Django Session store and DB Router
As we reached heavy usage level for the main database due to all its different uses we decided to go down the road to the "micro services" village. While doing so we also spotted that some of the heavy use was due do Django inner workings with sessions. Thankfully there is a way to avoid using the same database for everything in Django. You can easily tell django to use multiple database but migration between single database and multiple database needs extra care.
Django and databases
Django has several backends available for sessions handling. You can chose from in memory, cache (memcached usually), db or cached_db (a mix of cache and db with the cache handling most of the read hits).
In our case we are using the latter : cached_db. By default Django stores all the sessions data into the main database. It's ok for a small to medium website but as traffic goes up and more sessions are handled that table tends to grow and the hit on the database is not insignificant anymore.
In addition to those different options Django has an interesting layer of abstraction that you can use in between the databases and the code : the db router.
In short : you can specify a database name depending on the model or app name used by a request. It will route requests to the specific database depending on the conditions. The above link covers the bases needed to write one including the functions you need to implement : "db_for_read", "db_for_write", "allow_syncdb" and "allow_migrate".
There are caveats to this described in the Django documentation. In short : you need to be careful about what tables you want to move to a separate DB. Some tables need to be moved together.
Session reside in one table and thankfully that table can live happily on its own as long as Django knows how to reach it.
The "definitive way" to do that is through a db_router. Adding a db_router is easy and will direct requests in a heart beat to a separate database. The problem is that it won't know about sessions currently stored in the main database. In practice it will actually kill any session currently open (and its content will be lost).
In our case we certainly don't want that to happen. Our customers are very attached to their ongoing sessions and baskets. We are also attached to those sessions too for business reasons.

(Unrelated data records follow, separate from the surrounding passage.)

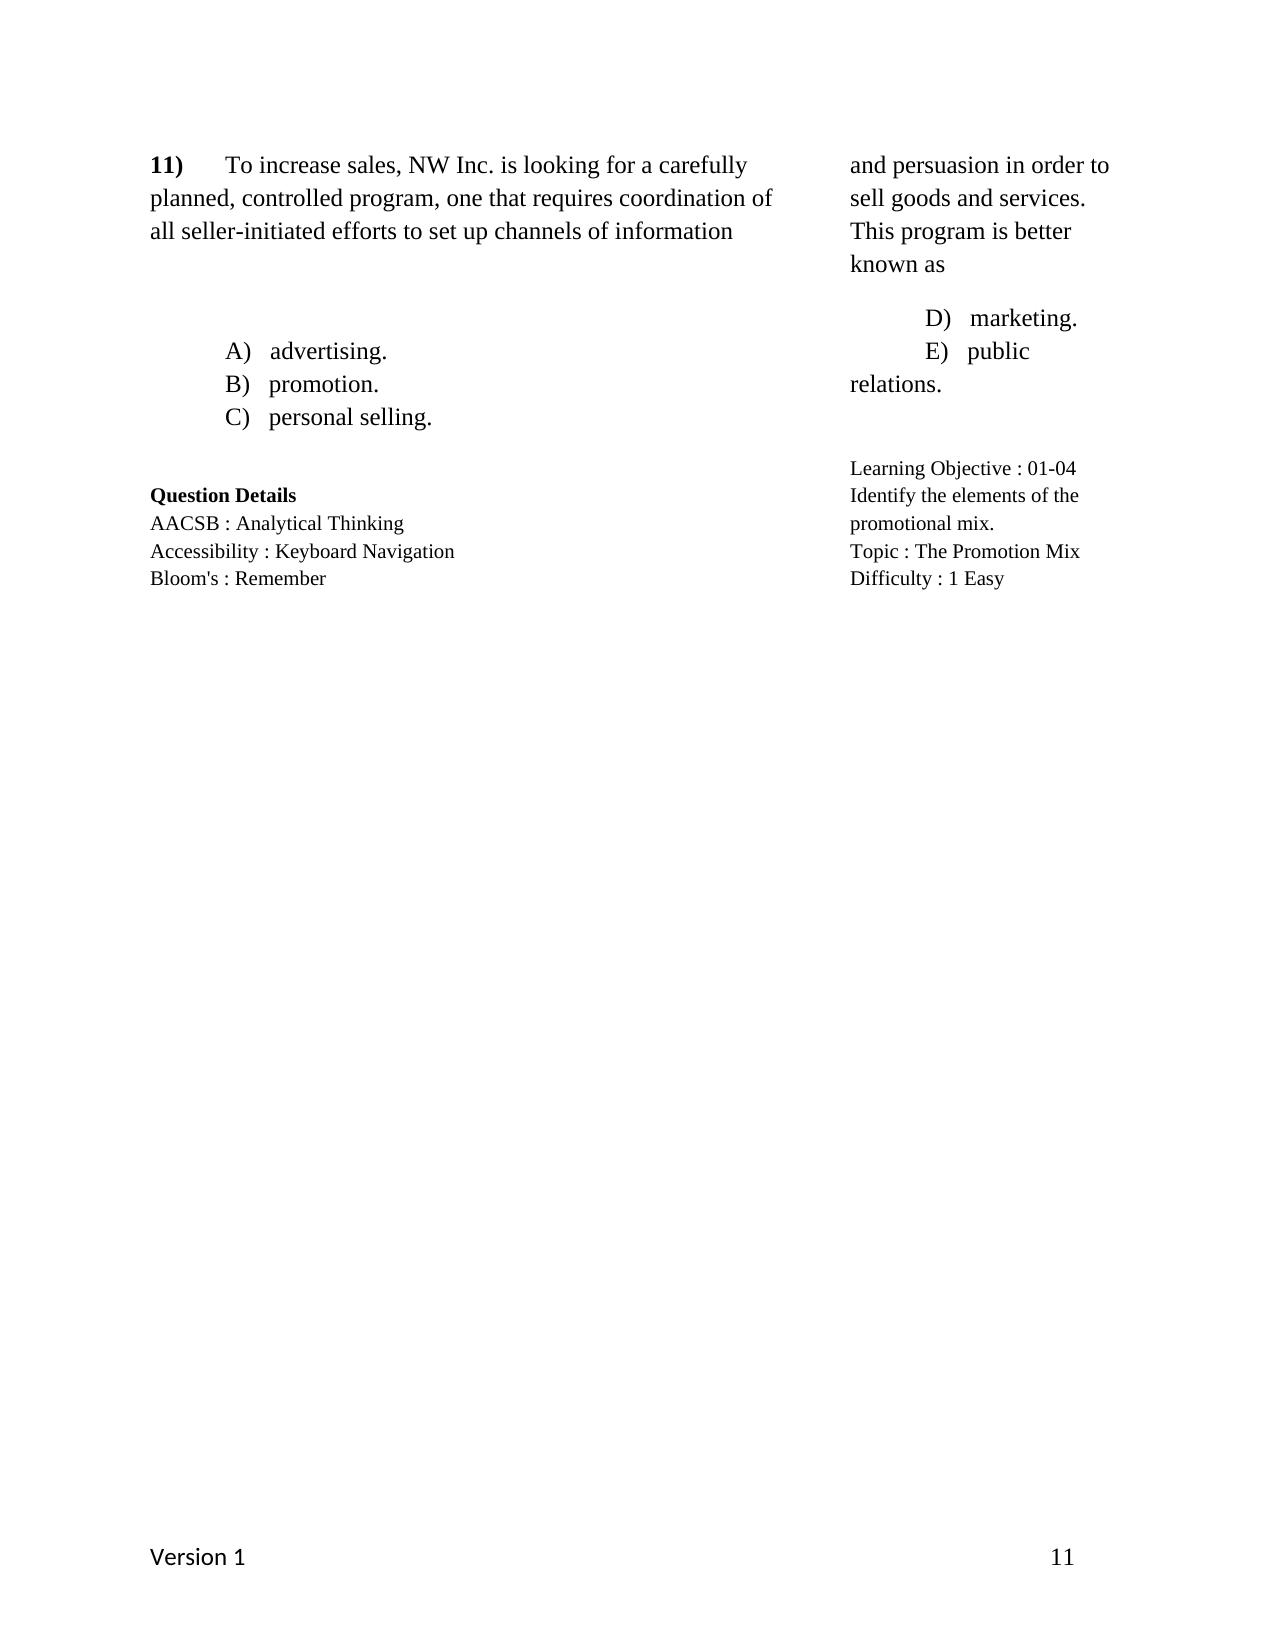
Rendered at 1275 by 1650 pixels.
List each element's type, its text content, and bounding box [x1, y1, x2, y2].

text Question Details AACSB : Analytical Thinking Accessibility : Keyboard Navigation Bloom's : Remember Learning Objective : 01-04 Identify the elements of the promotional mix. Topic : The Promotion Mix Difficulty : 1 Easy [850, 456, 1125, 590]
text A) advertising. B) promotion. C) personal selling. D) marketing. E) public relations. [850, 303, 1125, 431]
text 11) To increase sales, NW Inc. is looking for a carefully planned, controlled program, one that requires coordination of all seller-initiated efforts to set up channels of information and persuasion in order to sell goods and services. This program is better known as [150, 150, 775, 245]
text 11) To increase sales, NW Inc. is looking for a carefully planned, controlled program, one that requires coordination of all seller-initiated efforts to set up channels of information and persuasion in order to sell goods and services. This program is better known as [850, 150, 1125, 278]
text A) advertising. B) promotion. C) personal selling. D) marketing. E) public relations. [150, 303, 775, 431]
text Question Details AACSB : Analytical Thinking Accessibility : Keyboard Navigation Bloom's : Remember Learning Objective : 01-04 Identify the elements of the promotional mix. Topic : The Promotion Mix Difficulty : 1 Easy [150, 456, 775, 590]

While a db router will be enough once all data has been moved to the new database we need something temporary to allow a smoother migration.
When you care about your data you can do a very easy thing : start to write into both old and new store and try to read in the new store before trying to read in the old store. Of course this is only valid if you have a concept of expiration for the data handled by those stores. Once you have passed expiration time you can consider you have migrated to the new store and start the cleanup.

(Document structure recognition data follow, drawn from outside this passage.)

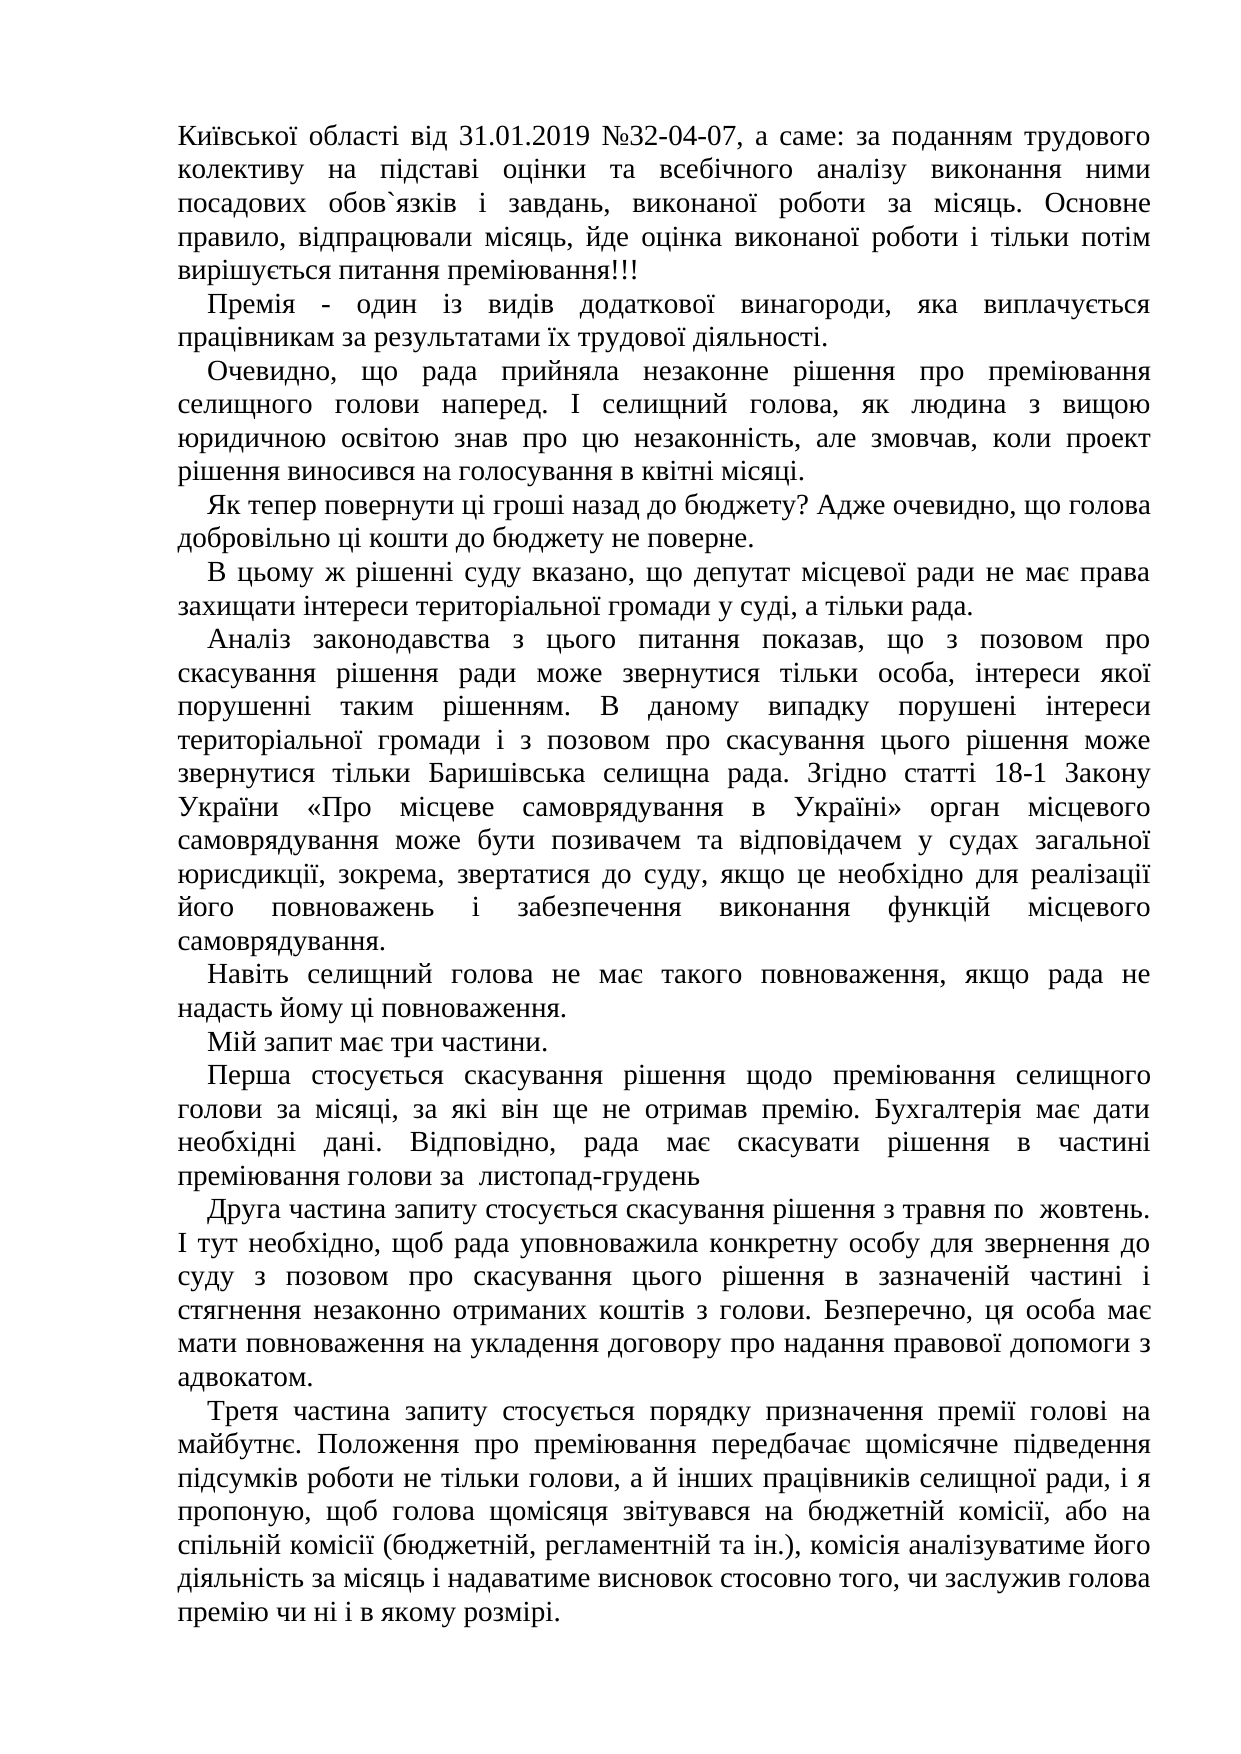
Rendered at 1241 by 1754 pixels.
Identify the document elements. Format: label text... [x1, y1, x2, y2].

text Третя частина запиту стосується порядку призначення премії голові на майбутнє. Положення про преміювання передбачає щомісячне підведення підсумків роботи не тільки голови, а й інших працівників селищної ради, і я пропоную, щоб голова щомісяця звітувався на бюджетній комісії, або на спільній комісії (бюджетній, регламентній та ін.), комісія аналізуватиме його діяльність за місяць і надаватиме висновок стосовно того, чи заслужив голова премію чи ні і в якому розмірі. [177, 1393, 1152, 1627]
text Перша стосується скасування рішення щодо преміювання селищного голови за місяці, за які він ще не отримав премію. Бухгалтерія має дати необхідні дані. Відповідно, рада має скасувати рішення в частині преміювання голови за листопад-грудень [177, 1057, 1152, 1191]
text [177, 118, 1152, 286]
text Друга частина запиту стосується скасування рішення з травня по жовтень. І тут необхідно, щоб рада уповноважила конкретну особу для звернення до суду з позовом про скасування цього рішення в зазначеній частині і стягнення незаконно отриманих коштів з голови. Безперечно, ця особа має мати повноваження на укладення договору про надання правової допомоги з адвокатом. [177, 1191, 1152, 1393]
text Очевидно, що рада прийняла незаконне рішення про преміювання селищного голови наперед. І селищний голова, як людина з вищою юридичною освітою знав про цю незаконність, але змовчав, коли проект рішення виносився на голосування в квітні місяці. [177, 353, 1152, 487]
text Аналіз законодавства з цього питання показав, що з позовом про скасування рішення ради може звернутися тільки особа, інтереси якої порушенні таким рішенням. В даному випадку порушені інтереси територіальної громади і з позовом про скасування цього рішення може звернутися тільки Баришівська селищна рада. Згідно статті 18-1 Закону України «Про місцеве самоврядування в Україні» орган місцевого самоврядування може бути позивачем та відповідачем у судах загальної юрисдикції, зокрема, звертатися до суду, якщо це необхідно для реалізації його повноважень і забезпечення виконання функцій місцевого самоврядування. [177, 621, 1152, 957]
text Премія - один із видів додаткової винагороди, яка виплачується працівникам за результатами їх трудової діяльності. [177, 286, 1152, 353]
text Навіть селищний голова не має такого повноваження, якщо рада не надасть йому ці повноваження. [177, 957, 1152, 1024]
text В цьому ж рішенні суду вказано, що депутат місцевої ради не має права захищати інтереси територіальної громади у суді, а тільки рада. [177, 554, 1152, 621]
text Як тепер повернути ці гроші назад до бюджету? Адже очевидно, що голова добровільно ці кошти до бюджету не поверне. [177, 487, 1152, 554]
text Мій запит має три частини. [177, 1024, 1152, 1057]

To do so with Django we decided to add a set of two session backends : one inspired by the cached_db session backend and one inspired by the db session backend.
The first one will act in a way very similar to the cached_db one : it will use the cache as primary source of data and they failover to a database store. It differs with the original cached_db session backend as it instantiate two db session backend with specific database index names ("None" or "default" and "new_session_store"). If our feature flag "migration_flag" is ON it will try to use the new database to read the data, then failover to the old database. It will also use both databases to write data. If our feature flag "migration_flag" is OFF it will only use the main database (aka 'old database') for both read and write.
The second one is only giving us a way to specify a django database index name for the db to use in the instance of the session db backend.
These are key to the main task of migration to a new store. Without the feature flag the "proxy" will act as the django standard cached_db backend. And if the feature flag is ON the proxy will still act similarly but silently write to both databases and try to read from the new one.
Finally, once the migration of the data is done; we can switch the feature flag "new_db_router_flag" ON which will cause all requests related to the "sessions" application to go to the new database. At that point we can also turn the feature flag "migration_flag" OFF as the db router takes care of all traffic now in an orderly manner.
An important step is to create the appropriate table in the new database. Once you have added the new database connection settings to your DATABASES django setting you can do the following :
# first check the list of migrations to run #> django-admin migrate sessions --database new-db-name --list # this should only list 1 # run the migration #> django-admin migrate sessions --database new-db-name
Notice that we specify the name of an app ("sessions") and the name of the database to run the migration on. This is very important.
We want to avoid loss of sessions so one thing that must be done is to not turn the "new_db_router_flag" feature flag ON until all data is migrated as it would simply cause all what we don't want : sessions closing, data loss.
Thankfully we did not have many surprises when we deployed, started the migration and finished it. We added a step to verify writing through our proxy class was compatible with the standard session storage class. Appart from that it happened quite smoothly.
- We turned the feature flag "migration" ON : writes were happening on both databases, reads were first tried on the new database then the old one.
- Our session ids expire after a couple of weeks so, so we just waited for that time to pass.
- We verified the rows in both databases matched and turned the feature flag "router" ON and the feature flag "migration" OFF. All requests for the sessions table were then sent directly to the new database.
- We cleaned up the proxy code.
We did learn one thing here : our sessions table is not 70GB but, it's merely 16GB or so. Big difference indeed and we do cleanup regularly So, what's happening ? We probably need to run a more aggressive vacuum in Postgresql.
Coming from a Ruby and RubyOnRails background working with this layer of abstraction (database routing) is very new to me. There are several libraries available to handle sharding or slave databases but nothing internal (at least until Rails 4 that I have briefly used) to do something similar.
Then again the db_router is a "all or nothing" concept. Of course you can tweak things and have a finer control through an elaborated db_router; yet one does wonder.
Still, this concept of db_router is an interesting one and I do think it's something missing in RoR (if there is one please tell me about it).
The biggest part of this task was to actually figure out how session backends and db_routers work in Django. Designing the two session backends was not complex as it's mainly adding options and doing double reads and double writes depending on a feature flag.
Knowing about the abilities of Django to actually use multiple databases without the application involvement is quite useful and should be known a bit more across developers. Knowing how to transition data for specific tables into a separate store is very handy. Do read the docs and evaluate your needs and risks; this might be helpful.